Amy Herzog’s “4000 Miles” rode in from the East on a wave of critical praise and high expectations. Unfortunately, it seems to have lost some momentum along the way. A sweet, tart tale of a reunion between a 21-year-old and his grandmother, more than 70 years his senior, it has a few things to say about growing up and growing old, but they get buried in a muddle of sex, Marxism and easy laughs. Well-acted and directed by the talented Mark Rucker, it’s amusing and even touching at times, but it never gets very deep under the skin — or wrinkles, as the case may be.

Leo, the grandson (Reggie Gowland), has just arrived from Seattle to New York on a summer road trip with his best friend, the latter lost in a tragi-comic accident en route. Arriving on his aged grandma’s doorstep, he beds down for a few weeks while he gets his bearings and sets up something of a culture clash between generations. Leo is a sweet kid in his own selfish, scruffy way. Grandma Vera (Susan Blommaert) provides the tartness. Yeah, she’s a little old lady but a truth-teller in more than her name, a die-hard Marxist like her late husband who wrote and — presumably — taught the subject and a crabby, foul-mouthed “pain in the ass” as she frequently dubs her unseen neighbor, her only friend.

In fact, the personalities of Leo and his grandma provide the broken spokes in the wheels of this otherwise-clever comedy/drama. Neither of them are very likeable people and, in the end, you don’t have a lot invested in what happens to them.

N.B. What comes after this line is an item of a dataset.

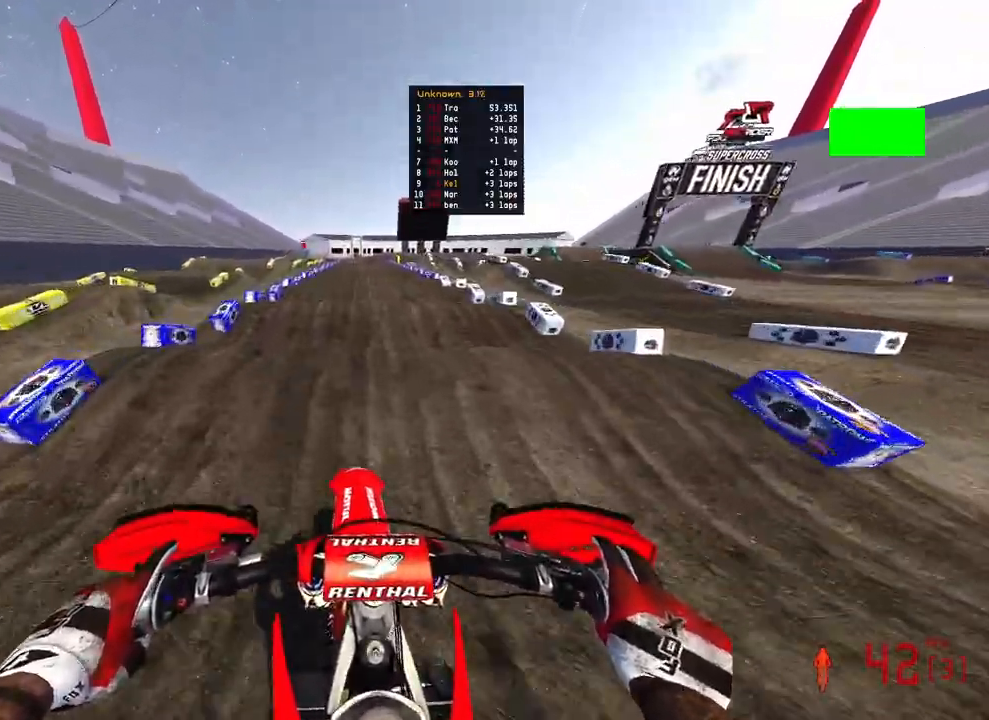
{"buttons": ["R2"], "left_stick": "center", "right_stick": "down", "events": []}
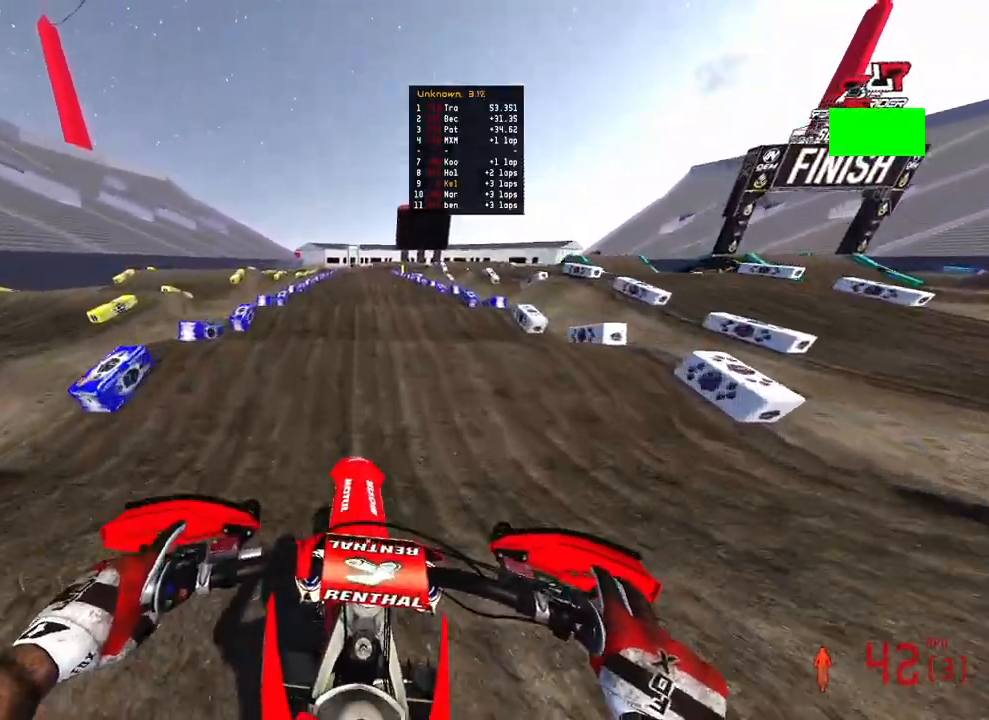
{"buttons": ["R2"], "left_stick": "center", "right_stick": "center", "events": [[467, "right_stick", "center"]]}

There are a few other women in Leo’s life besides Grandma Vera. There’s his mother (also unseen) who is worried sick about him, especially since his friend’s accident, and whom he refuses to call, more or less on adolescent principle. Then there’s his adopted Chinese sister Lily (briefly heard but never seen), whom he had the bad judgment to kiss at a drunken party in a less-than-brotherly way, sending her directly into therapy. Don’t ask!

Bec (Julia Lawler) is the girlfriend, deserted for the sake of the buddy-bike trip, a nice girl who is (wisely) on her way to breaking up with Leo. And, finally, in a cameo that walks away with the show, Camille Mana is hilarious as a one-night-stand Leo brings back to grandma’s apartment for a little fling, interrupted as Vera stumbles onto the scene.

There are quite a few funny moments in this 90-minute play, its scenes separated by numerous (too numerous) blackouts, but they are not enough to save it from a certain banality. Even the manner of Leo’s biking companion’s death, once it is finally revealed, is ludicrous to the point of anti-climax. It’s hard to be young; even harder to grow old. “4000 Miles” doesn’t do a lot to ease the passage in either direction.